I threw myself at her feet; I took her hands, and wetting them with my tears, said, "Charlotte! Charlotte! the benediction of Heaven is upon you, and the spirit of your mother." -- "If you had but known her, she said, and pressed my hand -- "she was worthy of being known to you." -- I was motionless; never had I received praise so flattering. "And this woman was to die in the flower of her age; the youngest of her children was but six months old. her illness was short; she was resigned and calm: nothing gave her any anxiety but her children, and more particularly the youngest. When she found her end approaching, she bade me go and fetch them; and when they were all around her bed, the little ones who did not know their misfortune, and the great ones who were quite overcome with sorrow, she raised her feeble hands to Heaven, hung over them, and {106} prayed for them, then kissed them one after the other, sent them back, and said to me, "Be you their mother." I held out my hand to her. "You promise much, my child; a mother's fondness and a mother's care. Your tears of affection and gratitude have often shewn me that you felt what was a mother's tenderness -- shew such tenderness to your brothers and sisters: and to your father be dutiful and faithful as a wife; you will be his comfort." She asked for him. He was gone out to hide the bitterness of his grief; he felt all that he was to lose, and his heart was in agonies.
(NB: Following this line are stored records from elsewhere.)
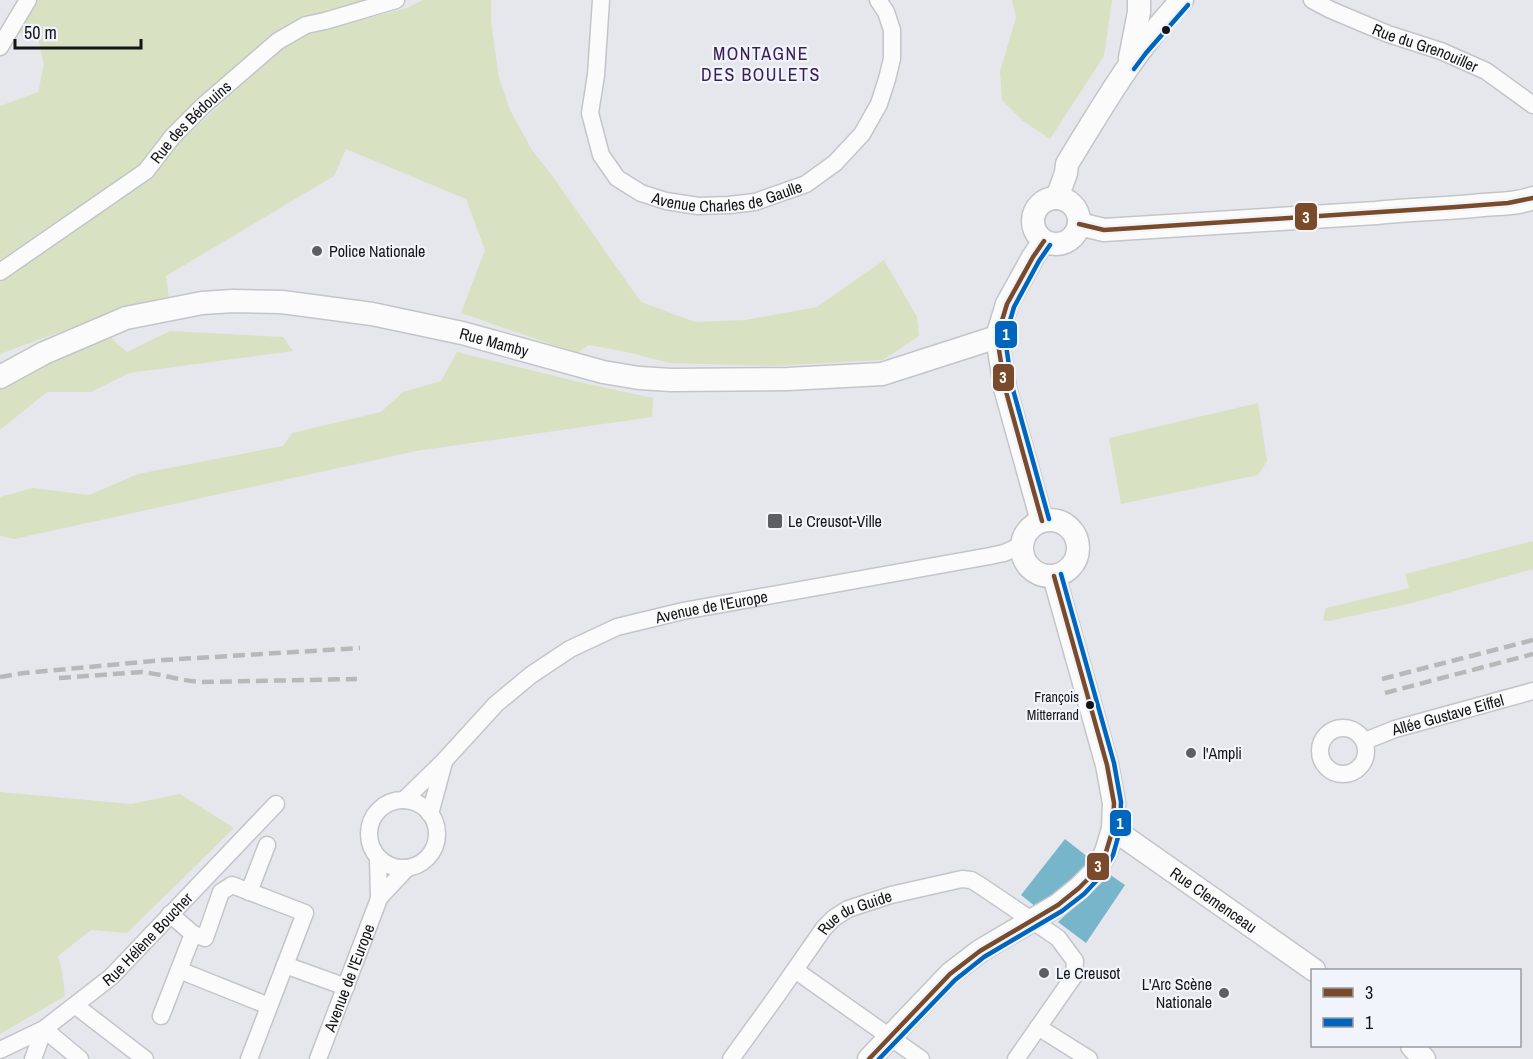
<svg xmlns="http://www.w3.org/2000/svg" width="1533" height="1059" font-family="'Archivo Narrow',sans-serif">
  <rect width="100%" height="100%" fill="#e6e7ec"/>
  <g fill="#d8e1c2">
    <polygon points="36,0 367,0 278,33 225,75 168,128 139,166 0,260 0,106 38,92 44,65 38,38 18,33"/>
    <polygon points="423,0 491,0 491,21 499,78 510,110 532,150 553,177 641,302 695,322 745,320 817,307 884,260 917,317 919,336 883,360 771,366 670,363 627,352 589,345 577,353 461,313 485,250 466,199 346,149 334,176 166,276 169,297 92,320 0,354 0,283 155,174 180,142 280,49 310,33 407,8"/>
    <polygon points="1012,0 1112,0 1104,56 1050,139 1023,121 1002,100 1000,71 1016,18"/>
    <polygon points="170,331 283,337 293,351 129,373 91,392 47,392 0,430 0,389 46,361 111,338 127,352"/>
    <polygon points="457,352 579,382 653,398 652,417 416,451 14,539 0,536 0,497 33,488 89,495 138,474 283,446 292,433 381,412 403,392 441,381"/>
    <polygon points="1258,403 1267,461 1258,475 1121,504 1109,438"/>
    <polygon points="1533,541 1533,569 1412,603 1329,621 1323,620 1326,608 1409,588 1405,574"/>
    <polygon points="0,792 131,804 180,794 234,828 127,933 91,930 58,956 62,971 65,996 0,1034"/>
  </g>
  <g fill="#77b6ca">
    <polygon points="1065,839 1093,861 1083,874 1036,907 1021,895"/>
    <polygon points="1109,874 1125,885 1086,943 1058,922"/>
  </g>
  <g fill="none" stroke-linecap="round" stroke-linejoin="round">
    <g stroke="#c4c5c9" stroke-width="19">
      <g id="street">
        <path id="s1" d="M 601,0 L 596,75 L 590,113 L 601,155 L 617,178 L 641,193 L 666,201 L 698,206 L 729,205 L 755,202 L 806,184 L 835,163 L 862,134 L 879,104 L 887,79 L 892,59 L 892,30 L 886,12 L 878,0"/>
        <path id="s2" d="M 1312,0 L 1331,10 L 1388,34 L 1441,51 L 1486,71 L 1533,105"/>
        <polyline points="0,47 28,0"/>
        <path id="s3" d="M 0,272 L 146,171 L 173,136 L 204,105 L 278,41 L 306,25 L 325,21 L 396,0"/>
        <circle cx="1343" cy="751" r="23"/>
        <path id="s4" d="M 1365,741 L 1395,729 L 1533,691"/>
        <circle cx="403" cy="834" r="34"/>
        <path id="s5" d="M 404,800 L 444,761 L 496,704 L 531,675 L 570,649 L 617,627 L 683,611 L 990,556 L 1004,553 L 1022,545"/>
        <polyline points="430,814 444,762"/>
        <polyline points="249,892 267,845"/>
        <polyline points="379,898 407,868"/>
        <polyline points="193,934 205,938 221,892 232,885 305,913 249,1059"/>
        <polyline points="285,965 346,987"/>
        <polyline points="179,970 269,1006"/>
        <polyline points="795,970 921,1059"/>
        <polyline points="76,1006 145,1059"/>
        <polyline points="161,1016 193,934 170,914"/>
        <polyline points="1038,1027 1089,1059"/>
        <path id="s6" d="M 0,1050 L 44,1029 L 111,977 L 276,804"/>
        <polyline points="33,1059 44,1029 80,1059"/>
        <path id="s7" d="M 318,1059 L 377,904 L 379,898 L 378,858"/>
        <path id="s8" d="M 731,1059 L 778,994 L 824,928 L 834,918 L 848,909 L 891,895 L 962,879 L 971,880 L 978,884 L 1058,938 L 1075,961 L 1074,976 L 1016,1059"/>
      </g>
    </g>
    <g stroke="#c4c5c9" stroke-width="25">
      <g id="secondary">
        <polyline points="1130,58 1139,12 1139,0"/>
        <circle cx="1056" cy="221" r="23"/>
        <path d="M 1057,198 L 1066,173 L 1067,164 C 1102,107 1135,49 1182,0"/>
        <path d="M 1079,224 L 1104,230 L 1376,213 C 1411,209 1447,209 1483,205 C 1499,204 1518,204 1533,198"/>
        <path id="s9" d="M 0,377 L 44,353 L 126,318 L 202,303 L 233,301 L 282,302 L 372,314 L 462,333 L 603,372 L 639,378 L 671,380 L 788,379 L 882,374 L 997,337"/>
        <circle cx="1050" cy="548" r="28"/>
        <polyline points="1042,521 1005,388 997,337 1007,304 1033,257 1044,241"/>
        <path id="s10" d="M 1113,829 L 1314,970"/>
        <polyline points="1412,1046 1424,1059"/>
        <polyline points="869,1059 950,974 980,951 1058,905 1079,888 1095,872 1106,852 1113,829 1114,803 1107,765 1054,576"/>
      </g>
    </g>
    <use href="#street" stroke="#fbfbfc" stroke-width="16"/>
    <use href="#secondary" stroke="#fbfbfc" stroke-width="22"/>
    <g stroke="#b8b8b9" stroke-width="4.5" stroke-dasharray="12 6" stroke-linecap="butt">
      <polyline points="0,677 24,673 164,660 360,648"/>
      <path d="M 59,678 L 142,672 C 162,674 181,681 202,682 L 357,679"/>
      <polyline points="1382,679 1533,640"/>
      <polyline points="1385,693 1533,654"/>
    </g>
    <g stroke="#f1f4fb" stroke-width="9">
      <g id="bus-1">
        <polyline points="1079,224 1104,230 1456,207 1508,203 1533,198"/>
        <polyline points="1042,521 1005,388 997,337 1007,304 1033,257 1044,241"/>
        <polyline points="869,1059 950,974 980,951 1058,905 1079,888 1095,872 1106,852 1113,829 1114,803 1107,765 1054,576"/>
      </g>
    </g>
    <g stroke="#f1f4fb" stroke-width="9">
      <g id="bus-2">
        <polyline points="1134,69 1146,53 1188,5"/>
        <polyline points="1049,519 1012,386 1005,338 1014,307 1039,261 1050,245"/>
        <polyline points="879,1059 955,980 984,957 1062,911 1084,894 1101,876 1113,855 1120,830 1121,802 1114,763 1061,574"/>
      </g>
    </g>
    <use href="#bus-1" stroke="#7a4b2a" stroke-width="4.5"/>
    <use href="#bus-2" stroke="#0065bd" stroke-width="4.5"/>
  </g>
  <g fill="#141517" stroke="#f1f4fb" stroke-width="2">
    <circle cx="1166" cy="30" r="5"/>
    <circle cx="1090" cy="705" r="5"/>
  </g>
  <g fill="#5e5e62" stroke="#f1f4fb" stroke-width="2">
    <circle cx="317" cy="251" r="6"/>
    <rect x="767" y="513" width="16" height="16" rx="3"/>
    <circle cx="1191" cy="753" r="6"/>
    <circle cx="1044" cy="973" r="6"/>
    <circle cx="1224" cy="993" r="6"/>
  </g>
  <g text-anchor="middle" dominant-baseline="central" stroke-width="4.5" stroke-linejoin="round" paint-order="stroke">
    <g font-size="14" fill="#141517" stroke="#f1f4fb" text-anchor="end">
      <text x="1079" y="697">François<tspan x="1079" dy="18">Mitterrand</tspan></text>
    </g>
    <g font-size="16" fill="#141517" stroke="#f1f4fb">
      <text stroke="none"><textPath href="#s2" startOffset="123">Rue du Grenouiller</textPath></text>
      <text stroke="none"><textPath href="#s3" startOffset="244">Rue des Bédouins</textPath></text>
      <text stroke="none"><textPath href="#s1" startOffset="302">Avenue Charles de Gaulle</textPath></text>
      <text stroke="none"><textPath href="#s9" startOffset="513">Rue Mamby</textPath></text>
      <text stroke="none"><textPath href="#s5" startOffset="374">Avenue de l'Europe</textPath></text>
      <text stroke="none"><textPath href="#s4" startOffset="87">Allée Gustave Eiffel</textPath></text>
      <text stroke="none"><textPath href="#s10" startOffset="123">Rue Clemenceau</textPath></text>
      <text stroke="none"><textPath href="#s8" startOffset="196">Rue du Guide</textPath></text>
      <text stroke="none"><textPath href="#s6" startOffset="186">Rue Hélène Boucher</textPath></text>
      <text stroke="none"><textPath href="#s7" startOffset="87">Avenue de l'Europe</textPath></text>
    </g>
    <g font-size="16" fill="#141517" stroke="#f1f4fb" text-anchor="start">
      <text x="329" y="251">Police Nationale</text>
      <text x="788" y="521">Le Creusot-Ville</text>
      <text x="1203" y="753">l'Ampli</text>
      <text x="1056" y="973">Le Creusot</text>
      <text x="1212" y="984" text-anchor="end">L'Arc Scène<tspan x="1212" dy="18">Nationale</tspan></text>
    </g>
    <g font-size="18" letter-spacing="1.5" fill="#381e57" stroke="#f1f4fb">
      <text x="761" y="53">MONTAGNE<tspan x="761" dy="21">DES BOULETS</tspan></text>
    </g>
  </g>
  <g stroke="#f1f4fb" stroke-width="2">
    <rect x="1294" y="202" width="24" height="29" rx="6" fill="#7a4b2a"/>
    <rect x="994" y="320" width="24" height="29" rx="6" fill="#0065bd"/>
    <rect x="992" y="363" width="23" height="29" rx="6" fill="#7a4b2a"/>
    <rect x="1109" y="809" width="23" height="28" rx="6" fill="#0065bd"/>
    <rect x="1086" y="852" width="24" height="29" rx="6" fill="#7a4b2a"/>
  </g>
  <g font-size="16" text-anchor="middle" font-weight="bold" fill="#fff">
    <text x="1306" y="223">3</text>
    <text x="1006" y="340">1</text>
    <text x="1003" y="383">3</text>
    <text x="1120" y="829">1</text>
    <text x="1098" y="872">3</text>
  </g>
  <rect x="1311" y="969" width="210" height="78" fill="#f1f4fb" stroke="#999ba0" stroke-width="1.5"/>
  <rect x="1323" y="988" width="30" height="9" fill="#7a4b2a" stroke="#999ba0" stroke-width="1.5"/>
  <text x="1365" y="999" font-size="18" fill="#141517">3</text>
  <rect x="1323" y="1018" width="30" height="9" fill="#0065bd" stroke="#999ba0" stroke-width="1.5"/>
  <text x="1365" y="1029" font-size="18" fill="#141517">1</text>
  <path d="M15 39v9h126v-9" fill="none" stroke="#141517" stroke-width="3"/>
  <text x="24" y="39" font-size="18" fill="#141517" stroke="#f1f4fb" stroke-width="4.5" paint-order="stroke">50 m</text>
</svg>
"You Albert, were in the room. She heard somebody move; asked who it was, and desired you to come to her. She looked at us both with great composure and satisfaction in her countenance, and said, "They will be happy, they will be happy with one another!" -- Albert, taking her in his arms, cried out, "Yes, Charlotte, we are and shall be happy." -- {107} Even the calm Albert was moved; -- I was quite out of my senses.

"And such a woman," she continued, "was to leave us, Werter! -- Great God! must we thus part with every thing we hold dear in this world! Nobody feels this more keenly than children; they cried and lamented for a long time afterwards, that black men had carried away their dear mamma!"
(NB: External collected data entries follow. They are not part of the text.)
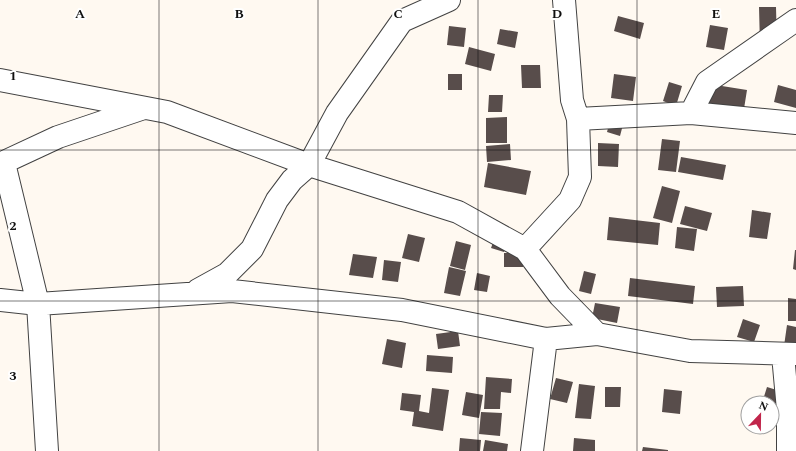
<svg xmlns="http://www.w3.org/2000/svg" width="796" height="451" viewBox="0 0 796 451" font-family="Spectral,serif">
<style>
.building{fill:#584d4b}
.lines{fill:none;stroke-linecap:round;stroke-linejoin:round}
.street-casing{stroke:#424242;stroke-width:24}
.street{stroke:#fff;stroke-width:22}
.grid{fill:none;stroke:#0f0f0f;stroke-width:1;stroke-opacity:0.55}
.grid-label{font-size:13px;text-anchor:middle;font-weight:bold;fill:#0f0f0f;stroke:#fff;stroke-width:4;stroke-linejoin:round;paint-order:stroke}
</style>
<rect width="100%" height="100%" fill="#fff9f1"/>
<path class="building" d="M 759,7 L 776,7 L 777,46 L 760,46 Z
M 618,16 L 644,23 L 640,39 L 614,31 Z
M 710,25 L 728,28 L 724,50 L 706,47 Z
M 449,26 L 466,28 L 464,47 L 447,45 Z
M 500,29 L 518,32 L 515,48 L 497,44 Z
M 469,47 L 495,54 L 491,71 L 465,64 Z
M 521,65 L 540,65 L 541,88 L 522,88 Z
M 448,74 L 462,74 L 462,90 L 448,90 Z
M 614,74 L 636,77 L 633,101 L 611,98 Z
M 669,82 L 682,86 L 676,106 L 663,101 Z
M 703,83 L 747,90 L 743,115 L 699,107 Z
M 778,85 L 796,90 L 796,108 L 774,102 Z
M 489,95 L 503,95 L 502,112 L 488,112 Z
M 612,113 L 625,117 L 620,136 L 607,132 Z
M 507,117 L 507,143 L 486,143 L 486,118 Z
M 662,139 L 680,141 L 676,172 L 658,170 Z
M 598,143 L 619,144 L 618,167 L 598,166 Z
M 510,144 L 511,160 L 487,162 L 486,146 Z
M 681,157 L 726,165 L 723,180 L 678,172 Z
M 488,163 L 531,171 L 526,195 L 484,187 Z
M 662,186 L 680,191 L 672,223 L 653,218 Z
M 685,206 L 712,213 L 707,231 L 680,224 Z
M 752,210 L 771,213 L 767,239 L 749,237 Z
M 609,217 L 660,223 L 658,245 L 607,240 Z
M 677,227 L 697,229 L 694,251 L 675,248 Z
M 408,234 L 425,238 L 419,262 L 402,258 Z
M 495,237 L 507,241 L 504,252 L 491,248 Z
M 456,241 L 471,245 L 465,270 L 450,266 Z
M 795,250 L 796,250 L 796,270 L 793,269 Z
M 504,253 L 523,253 L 523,267 L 504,267 Z
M 353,254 L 377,257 L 373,278 L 349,275 Z
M 384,260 L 401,262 L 398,282 L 382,280 Z
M 449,267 L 466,271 L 460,296 L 444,293 Z
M 584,271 L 596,274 L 591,294 L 579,291 Z
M 477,273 L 490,276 L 487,292 L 474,290 Z
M 630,278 L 695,286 L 693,304 L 628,296 Z
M 743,286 L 744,306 L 717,307 L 716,287 Z
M 788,298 L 796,299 L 796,321 L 788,321 Z
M 595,303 L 620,307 L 617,323 L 592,318 Z
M 743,319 L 760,325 L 754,342 L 737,337 Z
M 787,325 L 796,327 L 796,348 L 784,346 Z
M 458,331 L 460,346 L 438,349 L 436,334 Z
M 387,339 L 406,343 L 402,368 L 382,364 Z
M 427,355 L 453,357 L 452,373 L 426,371 Z
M 486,377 L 512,379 L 511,393 L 501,392 L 500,409 L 484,409 Z
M 556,378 L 573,382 L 567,403 L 550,399 Z
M 579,384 L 595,386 L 591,419 L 575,418 Z
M 605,387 L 621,387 L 620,407 L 605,407 Z
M 767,387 L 780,391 L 775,407 L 772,406 L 772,403 L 762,403 Z
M 432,388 L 449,390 L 443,431 L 412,426 L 414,412 L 400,410 L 402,393 L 421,395 L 419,411 L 429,413 Z
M 664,389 L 682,391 L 680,414 L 662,412 Z
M 466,392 L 483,395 L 479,418 L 462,415 Z
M 481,412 L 502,413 L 500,436 L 479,434 Z
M 460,438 L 481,440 L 480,451 L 459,451 Z
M 574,438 L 595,440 L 595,451 L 573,451 Z
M 485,440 L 508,444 L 507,451 L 483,451 Z
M 643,447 L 668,450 L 668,451 L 642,451 Z"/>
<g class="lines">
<g class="street-casing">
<path id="street" d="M 0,80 L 167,112 L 309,165 L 458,212 L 525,249 L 560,296 L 597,334
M 691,113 L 707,82 L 796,20
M 578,119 L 691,113 L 796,123
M 4,163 L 38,304 L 47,451
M 0,164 L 58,137 L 144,108
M 525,249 L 570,200 L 580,177 L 578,119 L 572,100 L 564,0
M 198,290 L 227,274 L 252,249 L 277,200 L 292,180 L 309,165 L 337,113 L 402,21 L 449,0
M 0,300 L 38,304 L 232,291 L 402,310 L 546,339 L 597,334 L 690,351 L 796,354
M 783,355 L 788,410 L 788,451
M 532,451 L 546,339"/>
</g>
<use href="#street" class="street"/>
</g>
<path class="grid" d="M 159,0 L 159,451M 318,0 L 318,451M 478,0 L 478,451M 637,0 L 637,451M 0,150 L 796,150M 0,301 L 796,301"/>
<g class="grid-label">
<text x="80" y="18">A</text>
<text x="239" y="18">B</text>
<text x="398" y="18">C</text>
<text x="557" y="18">D</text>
<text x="716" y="18">E</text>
<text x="13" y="80">1</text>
<text x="13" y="230">2</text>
<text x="13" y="380">3</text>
</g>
<g transform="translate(760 415) rotate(22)"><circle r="19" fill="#ffffff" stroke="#9f9f9f"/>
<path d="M0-3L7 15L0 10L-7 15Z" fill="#c1254b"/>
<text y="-6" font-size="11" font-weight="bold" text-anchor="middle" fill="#0f0f0f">N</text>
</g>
</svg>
Charlotte got up; -- it rouzed me -- but I remained sitting, and held her hand. "Let us go," said she; "it is quite time." She drew away her hand; I grasped it still closer. "We shall see one another again," I said; "we shall find one another out; under whatever form it is, we shall know one another. I am going; yes, I am going of my own accord; but if it was for ever, it would be more than I could bear. Adieu, Charlotte! Adieu, Albert! we shall see one another again." -- "Yes, to-morrow, I fancy, she added, smiling. I felt the word to- {108} morrow. Alas! she scarcely knew when she withdrew her hand from me. -- She went down the walk: I stood and followed her with my eyes, then threw myself on the ground in a passion of tears; I got up again, and ran up to the terrace, and there I still saw, under the shade of the lime-trees, her white gown waving near the garden gate. I stretched out my arms, and she disappeared!